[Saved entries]
○ ○ ○ ○ ○

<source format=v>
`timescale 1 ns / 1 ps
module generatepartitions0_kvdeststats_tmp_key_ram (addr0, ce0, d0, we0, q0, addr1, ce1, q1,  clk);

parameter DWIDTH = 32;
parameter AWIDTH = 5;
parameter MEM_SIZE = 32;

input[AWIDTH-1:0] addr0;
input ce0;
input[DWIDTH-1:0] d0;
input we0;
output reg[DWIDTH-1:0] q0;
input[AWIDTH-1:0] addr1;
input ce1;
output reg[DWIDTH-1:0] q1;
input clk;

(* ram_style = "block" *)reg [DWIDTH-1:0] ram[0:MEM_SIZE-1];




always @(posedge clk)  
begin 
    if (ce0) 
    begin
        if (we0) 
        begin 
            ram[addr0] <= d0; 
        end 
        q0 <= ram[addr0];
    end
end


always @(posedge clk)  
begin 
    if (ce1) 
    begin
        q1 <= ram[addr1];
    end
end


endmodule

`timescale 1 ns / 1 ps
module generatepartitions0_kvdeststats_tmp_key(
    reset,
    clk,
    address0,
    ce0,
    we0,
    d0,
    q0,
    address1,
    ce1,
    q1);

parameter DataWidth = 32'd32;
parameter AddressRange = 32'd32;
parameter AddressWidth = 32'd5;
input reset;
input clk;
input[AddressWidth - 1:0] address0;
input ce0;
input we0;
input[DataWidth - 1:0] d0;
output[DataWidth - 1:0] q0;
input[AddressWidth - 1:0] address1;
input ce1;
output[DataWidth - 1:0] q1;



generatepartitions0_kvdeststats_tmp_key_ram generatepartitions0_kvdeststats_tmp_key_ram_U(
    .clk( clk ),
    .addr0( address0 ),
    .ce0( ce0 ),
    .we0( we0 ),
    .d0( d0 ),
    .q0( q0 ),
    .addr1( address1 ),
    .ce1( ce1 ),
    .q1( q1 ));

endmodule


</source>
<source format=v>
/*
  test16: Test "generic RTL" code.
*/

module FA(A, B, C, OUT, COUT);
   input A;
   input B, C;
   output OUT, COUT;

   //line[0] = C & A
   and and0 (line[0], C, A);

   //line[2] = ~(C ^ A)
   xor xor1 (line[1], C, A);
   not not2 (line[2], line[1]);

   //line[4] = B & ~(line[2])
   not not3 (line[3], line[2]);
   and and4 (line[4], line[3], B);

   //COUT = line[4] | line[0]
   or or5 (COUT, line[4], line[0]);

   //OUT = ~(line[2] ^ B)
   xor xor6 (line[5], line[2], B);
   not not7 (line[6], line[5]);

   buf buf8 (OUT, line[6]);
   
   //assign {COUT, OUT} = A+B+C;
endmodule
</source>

○ ○ ○ ○ ○

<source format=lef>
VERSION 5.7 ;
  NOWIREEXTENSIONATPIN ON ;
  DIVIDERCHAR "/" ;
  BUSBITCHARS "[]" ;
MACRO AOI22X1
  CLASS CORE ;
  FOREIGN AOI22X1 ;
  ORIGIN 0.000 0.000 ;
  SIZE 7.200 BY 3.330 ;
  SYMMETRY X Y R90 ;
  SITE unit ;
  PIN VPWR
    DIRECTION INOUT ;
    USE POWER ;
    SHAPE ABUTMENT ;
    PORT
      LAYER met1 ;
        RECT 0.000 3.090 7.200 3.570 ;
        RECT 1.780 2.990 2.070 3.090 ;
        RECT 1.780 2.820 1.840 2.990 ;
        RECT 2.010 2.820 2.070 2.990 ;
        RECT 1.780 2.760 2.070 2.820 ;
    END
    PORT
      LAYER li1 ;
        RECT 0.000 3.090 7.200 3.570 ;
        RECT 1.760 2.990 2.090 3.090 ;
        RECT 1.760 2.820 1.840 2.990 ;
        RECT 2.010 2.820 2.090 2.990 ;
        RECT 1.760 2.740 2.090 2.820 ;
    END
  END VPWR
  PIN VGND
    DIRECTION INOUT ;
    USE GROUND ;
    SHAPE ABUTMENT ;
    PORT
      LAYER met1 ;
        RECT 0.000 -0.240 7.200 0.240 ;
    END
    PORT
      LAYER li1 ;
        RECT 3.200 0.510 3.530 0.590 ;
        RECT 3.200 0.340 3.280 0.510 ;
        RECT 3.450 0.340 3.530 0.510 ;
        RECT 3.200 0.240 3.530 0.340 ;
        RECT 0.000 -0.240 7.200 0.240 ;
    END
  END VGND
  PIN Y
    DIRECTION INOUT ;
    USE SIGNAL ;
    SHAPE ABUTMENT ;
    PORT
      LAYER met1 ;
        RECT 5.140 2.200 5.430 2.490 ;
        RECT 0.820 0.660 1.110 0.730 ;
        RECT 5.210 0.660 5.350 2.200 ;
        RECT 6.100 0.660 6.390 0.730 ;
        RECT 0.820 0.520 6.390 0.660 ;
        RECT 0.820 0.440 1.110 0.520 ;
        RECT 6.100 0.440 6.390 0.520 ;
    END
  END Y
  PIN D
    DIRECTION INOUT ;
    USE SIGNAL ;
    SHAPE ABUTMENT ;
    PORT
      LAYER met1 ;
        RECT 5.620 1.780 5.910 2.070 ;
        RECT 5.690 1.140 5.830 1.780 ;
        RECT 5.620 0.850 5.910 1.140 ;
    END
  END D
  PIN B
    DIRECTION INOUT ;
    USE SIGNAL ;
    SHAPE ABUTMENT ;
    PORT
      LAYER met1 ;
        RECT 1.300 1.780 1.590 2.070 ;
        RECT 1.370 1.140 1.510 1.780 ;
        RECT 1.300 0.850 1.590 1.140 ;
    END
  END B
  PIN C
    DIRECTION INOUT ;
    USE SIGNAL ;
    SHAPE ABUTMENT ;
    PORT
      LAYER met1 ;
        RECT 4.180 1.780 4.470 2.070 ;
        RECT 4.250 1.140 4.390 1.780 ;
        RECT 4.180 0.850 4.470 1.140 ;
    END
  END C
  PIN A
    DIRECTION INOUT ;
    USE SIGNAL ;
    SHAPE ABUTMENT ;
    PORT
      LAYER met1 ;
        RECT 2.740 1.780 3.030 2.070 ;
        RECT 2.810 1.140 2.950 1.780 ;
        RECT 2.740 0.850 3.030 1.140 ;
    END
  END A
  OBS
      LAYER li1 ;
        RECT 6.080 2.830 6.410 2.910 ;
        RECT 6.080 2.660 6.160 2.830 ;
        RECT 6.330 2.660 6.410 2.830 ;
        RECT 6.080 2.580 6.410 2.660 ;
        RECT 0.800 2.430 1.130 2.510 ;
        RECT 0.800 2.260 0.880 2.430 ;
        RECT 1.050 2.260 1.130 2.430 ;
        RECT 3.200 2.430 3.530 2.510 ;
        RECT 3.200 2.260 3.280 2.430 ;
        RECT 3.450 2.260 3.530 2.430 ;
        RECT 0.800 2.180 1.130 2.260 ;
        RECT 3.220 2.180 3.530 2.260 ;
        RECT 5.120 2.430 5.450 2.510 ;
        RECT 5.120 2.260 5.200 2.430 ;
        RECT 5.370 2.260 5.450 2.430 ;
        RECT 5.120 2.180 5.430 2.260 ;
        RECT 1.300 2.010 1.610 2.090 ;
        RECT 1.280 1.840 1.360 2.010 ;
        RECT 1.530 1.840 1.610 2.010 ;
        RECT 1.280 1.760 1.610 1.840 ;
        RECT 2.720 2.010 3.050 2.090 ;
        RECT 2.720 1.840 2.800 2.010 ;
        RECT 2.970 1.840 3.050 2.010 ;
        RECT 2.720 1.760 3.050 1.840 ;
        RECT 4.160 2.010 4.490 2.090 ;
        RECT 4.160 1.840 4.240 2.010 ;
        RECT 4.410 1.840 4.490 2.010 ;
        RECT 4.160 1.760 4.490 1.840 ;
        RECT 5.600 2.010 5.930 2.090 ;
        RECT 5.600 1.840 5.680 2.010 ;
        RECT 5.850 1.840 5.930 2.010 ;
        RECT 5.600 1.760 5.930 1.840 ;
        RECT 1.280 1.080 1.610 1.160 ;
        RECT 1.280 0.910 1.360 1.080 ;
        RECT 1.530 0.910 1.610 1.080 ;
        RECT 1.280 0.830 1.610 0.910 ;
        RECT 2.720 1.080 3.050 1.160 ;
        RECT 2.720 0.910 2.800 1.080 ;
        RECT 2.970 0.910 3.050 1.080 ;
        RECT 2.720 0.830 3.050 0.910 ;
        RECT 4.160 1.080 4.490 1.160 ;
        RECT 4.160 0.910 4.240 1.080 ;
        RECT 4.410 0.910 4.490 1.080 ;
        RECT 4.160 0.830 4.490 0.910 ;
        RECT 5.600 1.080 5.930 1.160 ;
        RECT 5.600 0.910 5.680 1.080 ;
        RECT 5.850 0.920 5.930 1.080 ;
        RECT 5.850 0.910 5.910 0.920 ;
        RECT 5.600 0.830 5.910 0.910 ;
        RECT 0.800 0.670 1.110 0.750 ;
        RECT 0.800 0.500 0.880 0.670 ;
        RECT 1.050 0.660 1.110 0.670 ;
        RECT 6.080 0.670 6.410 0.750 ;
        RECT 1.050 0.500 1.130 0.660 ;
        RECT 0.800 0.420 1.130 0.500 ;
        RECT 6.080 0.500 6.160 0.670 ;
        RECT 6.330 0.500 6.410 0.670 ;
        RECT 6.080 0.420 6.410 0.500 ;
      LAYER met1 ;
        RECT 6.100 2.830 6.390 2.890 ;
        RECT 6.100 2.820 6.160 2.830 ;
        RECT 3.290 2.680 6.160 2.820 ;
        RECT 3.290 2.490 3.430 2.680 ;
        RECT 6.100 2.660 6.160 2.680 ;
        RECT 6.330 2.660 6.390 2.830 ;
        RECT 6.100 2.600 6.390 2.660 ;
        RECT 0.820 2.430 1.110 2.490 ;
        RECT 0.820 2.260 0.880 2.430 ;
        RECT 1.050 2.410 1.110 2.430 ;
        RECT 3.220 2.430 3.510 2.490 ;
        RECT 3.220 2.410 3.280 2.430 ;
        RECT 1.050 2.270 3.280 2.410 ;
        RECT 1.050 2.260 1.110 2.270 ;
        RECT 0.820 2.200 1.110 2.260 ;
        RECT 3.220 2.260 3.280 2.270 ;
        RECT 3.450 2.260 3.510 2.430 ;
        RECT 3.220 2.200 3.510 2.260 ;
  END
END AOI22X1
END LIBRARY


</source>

○ ○ ○ ○ ○

» WORK INSTRUCTION:
Whenever a line above has the word "output" in it, copy that line.

» YOUR RESPONSE:
output reg[DWIDTH-1:0] q0;
output reg[DWIDTH-1:0] q1;
output[DataWidth - 1:0] q0;
output[DataWidth - 1:0] q1;
   output OUT, COUT;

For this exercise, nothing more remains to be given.